Landmark coordinate records:

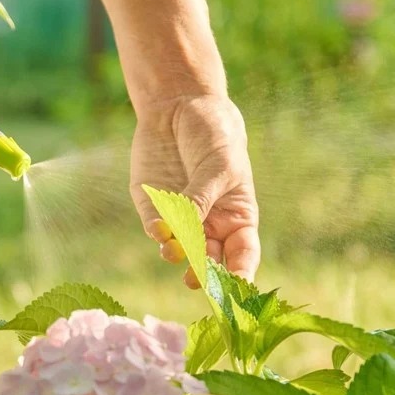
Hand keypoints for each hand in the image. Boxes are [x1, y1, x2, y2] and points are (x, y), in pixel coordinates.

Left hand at [130, 94, 260, 286]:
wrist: (180, 106)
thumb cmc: (215, 136)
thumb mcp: (219, 165)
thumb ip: (203, 198)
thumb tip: (186, 231)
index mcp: (236, 217)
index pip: (242, 255)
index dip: (240, 274)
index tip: (234, 287)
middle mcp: (208, 224)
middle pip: (207, 260)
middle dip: (201, 273)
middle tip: (194, 280)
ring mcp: (179, 218)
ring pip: (178, 248)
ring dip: (176, 253)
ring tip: (173, 251)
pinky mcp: (152, 207)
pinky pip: (155, 227)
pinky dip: (157, 231)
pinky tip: (160, 229)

DIRECTIONS FOR THIS TASK
The stretch of entries above that starts with the line containing "index mcp: (236, 217)" and goes on through the line containing "ring dip: (176, 253)" is to be transcribed exactly, and no other line is to be transcribed.

REPLY
index mcp: (236, 217)
index pip: (242, 255)
index dip: (240, 274)
index tip: (234, 287)
middle mcp: (208, 224)
middle pip: (207, 260)
middle dip: (201, 273)
middle tip: (194, 280)
ring mcp: (179, 218)
ring pip: (178, 248)
ring dip: (176, 253)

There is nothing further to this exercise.